View the Chemistry handout that was used during the presentation by Professor Bartz.

The Traitor’s Wife: An Innocent? or a Co-Conspirator?

That question is crucial, says Professor of History Charlene Boyer-Lewis ’87, to a deeper understanding of the American revolutionary war era, a time of instability for much more than politics. Exactly what role did Margaret Shippen Arnold—wife of notorious traitor Benedict Arnold—play in the plot to deliver West Point to the British Army? Turns out a very active one, notwithstanding the many decades of her presumed innocence. A role active enough to be worthy of a post-war annuity of 500 pounds—for espionage services rendered at great personal risk. Boyer-Lewis contends that a revision of Margaret’s role from the margin of this spy story to its center more accurately illuminates the cultural upheaval that was part of the revolutionary era, a tumult that included a fluidity of identity that was eroding the rigidity and constraint of weakening gender roles. Like Margaret, many women of the era were strong actors who made political choices separate of their husbands. Margaret’s story shows the war transpired in households as much as on battlefields. The spy plot’s crisis of exposure reveals a capable woman who, in a “performance without faking,” exploits a gendered thinking that her leading role in the story is in the very process of revolutionizing.

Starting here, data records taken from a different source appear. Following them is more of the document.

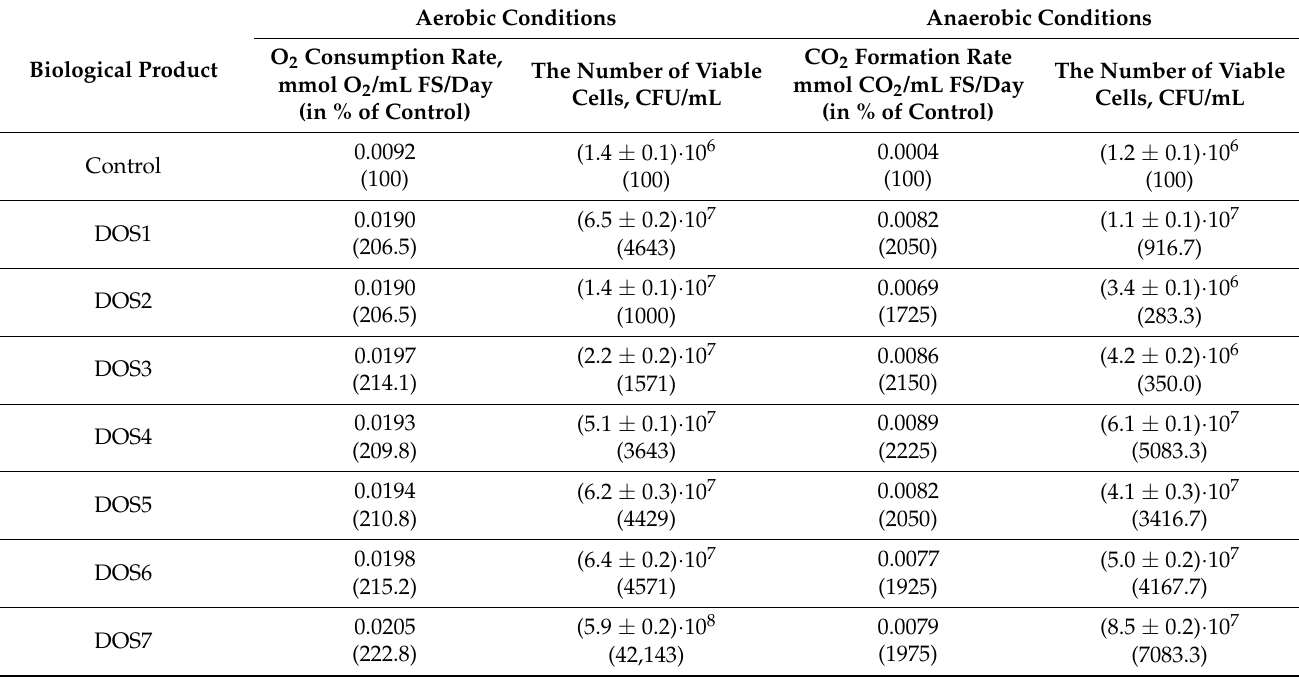
Table 5. Biotechnological indicators of FS biodegradation processes under aerobic and anaerobic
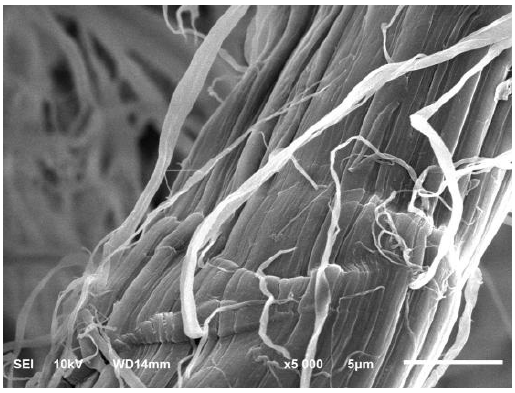
Figure 4. SEM image of aramid fiber after surface treatment with acetic anhydride for 1 h.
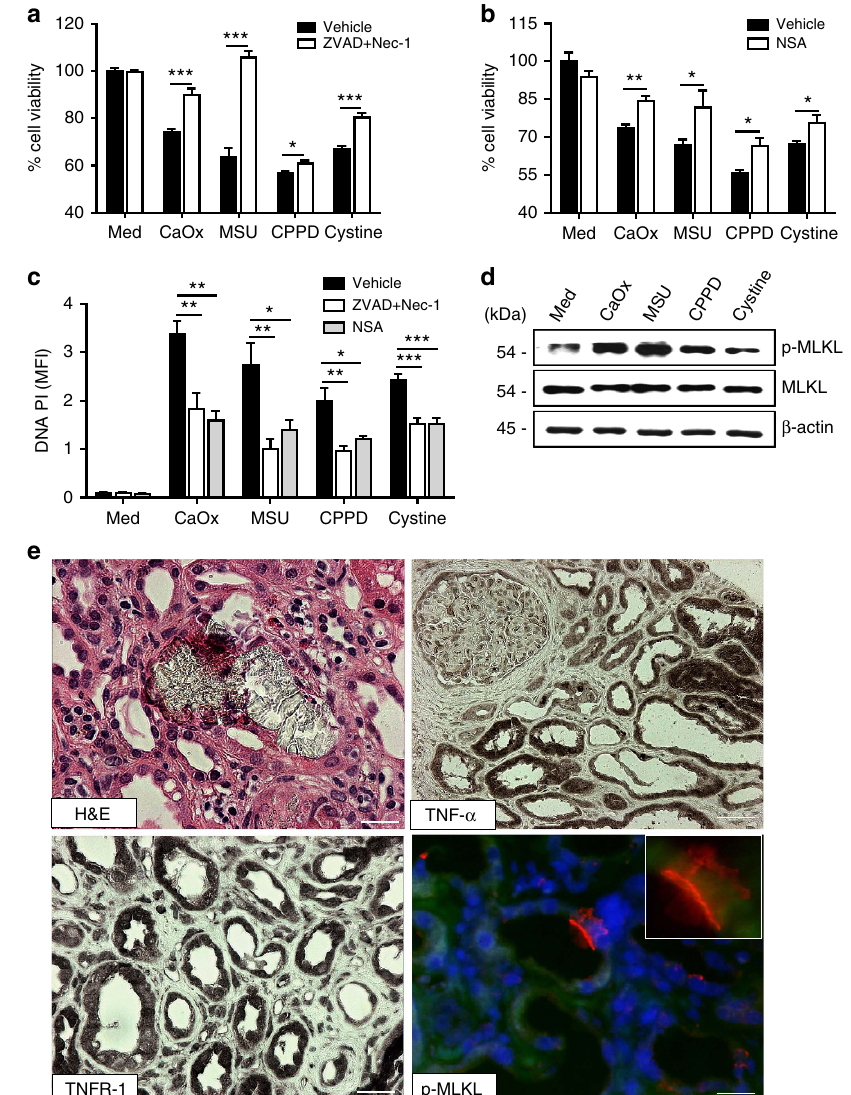
Figure 9 | Necroptosis is involved in human acute oxalate nephropathy. ( a – c ) Primary renal human progenitor cells were pretreated with either ZVAD– FMK (10 m M) and Nec-1 (100 m M) or NSA (1 m M) before being exposed to CaOx (1000 m gml (cid:3) 1 ), MSU (500 m gml (cid:3) 1 ), CPPD (500 m gml (cid:3) 1 ) and cystine (500 m gml (cid:3) 1 ). Cell viability was assessed by MTTassay ( a and b ) and cell death was assessed quantifying PI positivity ( c ) 24h later. Data are expressed as mean ± s.e.m. of three independent experiments. Baseline viability is set as 100%. Data were analysed using Student’s t -test. * P o 0.05, ** P o 0.01, *** P o 0.001 either versus vehicle control. ( d ) Primary renal human progenitor cells were stimulated with different crystals as indicated above for 18h. The expression of Phospho-mlkl and total mlkl was detected by western blot with b -actin as a loading control. ( e ) Selective cases of human oxalate crystal-related acute kidney injury were stained with PAS and for TNF- a , TNFR1 and phosphorylated MLKL. Representative images are shown at an original magnification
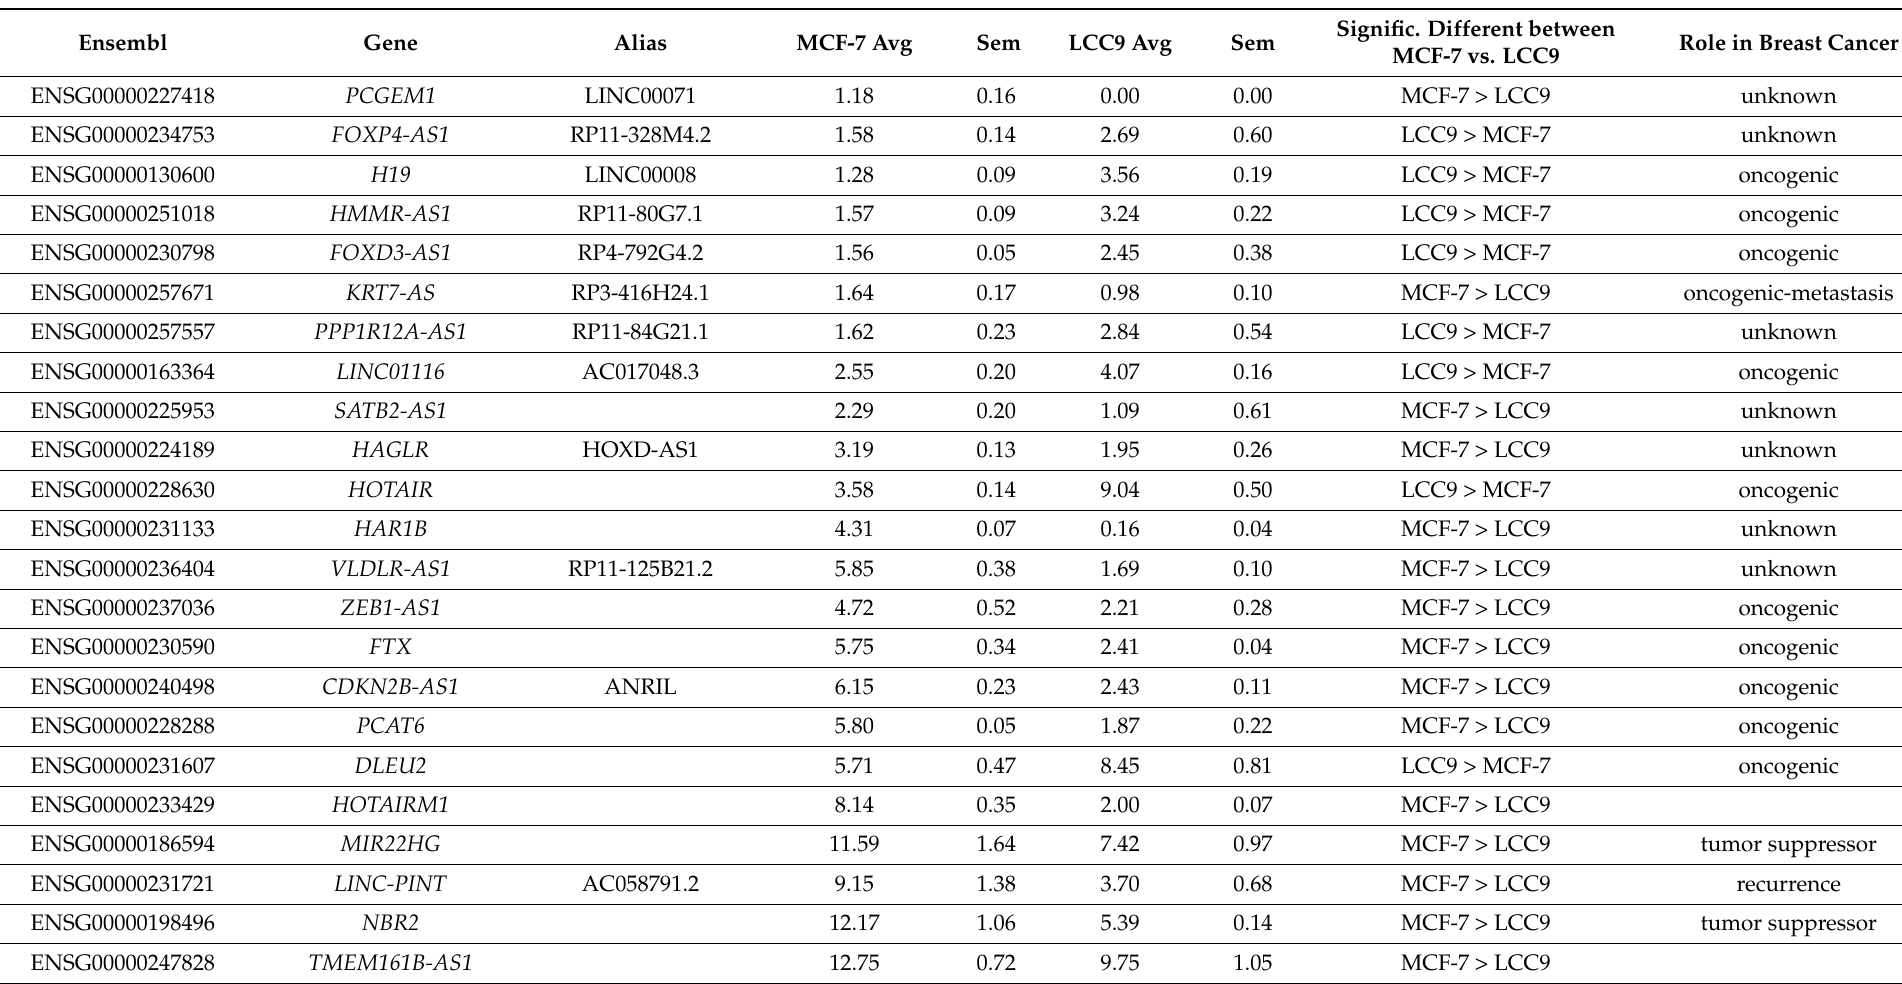
Table 3. lncRNAs differentially expressed in MCF-7 and LCC9 breast cancer cells that are not regulated by miR-29b-1/a. Values (FPKM) are the average of five replicates.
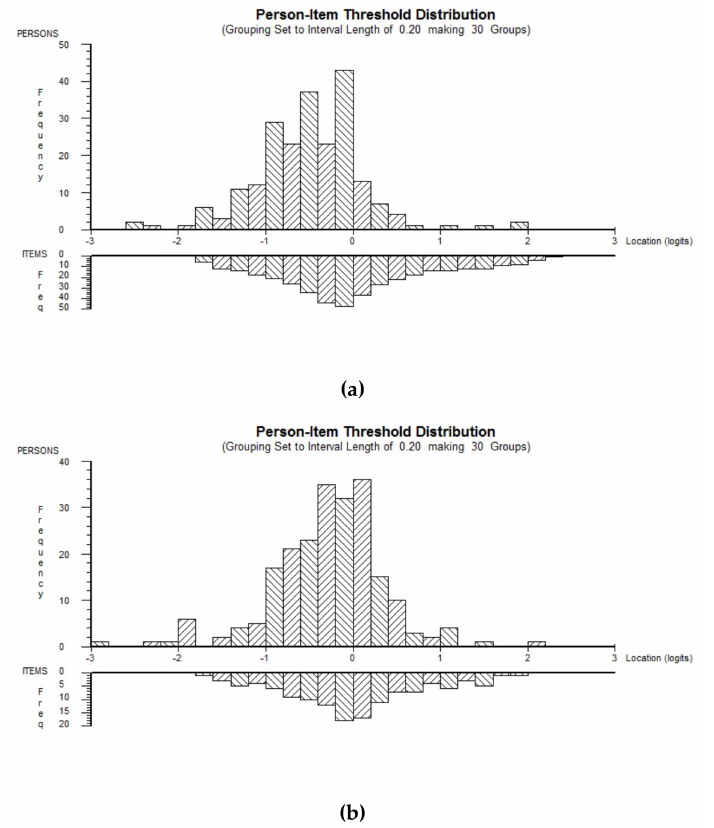
Figure 1. Person-Item Threshold Distribution: ( a ) WORQ and ( b )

WATCH the Smithsonian Channel’s episode of American Hidden Stories: Mrs. Benedict Arnold, featuring Dr. Boyer Lewis.
LISTEN to the podcast: Another Badly Behaving Woman featuring Dr. Boyer Lewis.

Gender, Sex, and the LDS

Taylor Petrey, ThD talks (and takes some fascinating audience questions) about the beliefs, teachings, and political actions of the Church of the Latter Day Saints (LDS) relative to homosexuality, feminism, and so-called family values. The Lucinda Hinsdale Stone Assistant Professor of Religion recently published a book—Tabernacles of Clay: Gender and Sexuality in Modern Mormonism—which takes a historical approach to LDS positions on gender and sexuality, and talks more broadly on gender and sexuality in right-wing religion generally. His research brings nuance, complexity and some surprises, positing, for example, that, contrary to popular misperception, LDS believes that gender is socially constructed (as opposed to naturally fixed) with boundaries so fragile they require significant church—and societal—support. Also contrary to popular misperception, LDS teachings regarding gender and sexuality have changed over time much more than most people think.

Molecule Maker, Mind Shaper

Chemistry drives the natural world. Put another way, life is a dance of molecules. Chemists seek to understand the dance by elucidating molecular structures and making new ones. One of the five major fields of chemistry is inorganic chemistry, the study of elements exclusive of hydrocarbons and their derivatives and the field wherein Tom Smith, the D.H. Heyl Professor of Chemistry Emeritus, has spent four decades with students and fellow chemists across the planet, teaching, advising, supervising Senior Individualized Projects, conducting research and inspiring the research journeys of others. Tom specializes in transition metals, a small group within the Periodic Table of Elements. In his delightful and lay-accessible retirement lecture (“Reflections on Teaching and Research in Inorganic Chemistry: From Small Molecules to Crystals to Metalloproteins”) Tom describes the enthusiasm, clarity of thought, creativity, and collaboration that inspired him as a chemistry student and that distinguished his 40 years of pedagogy and research. Above all, all he did in the classroom and in the lab involved students, from project conception through the subsequent synthesis and purification of compounds and measurement. And he did all this in the wider context of the liberal arts.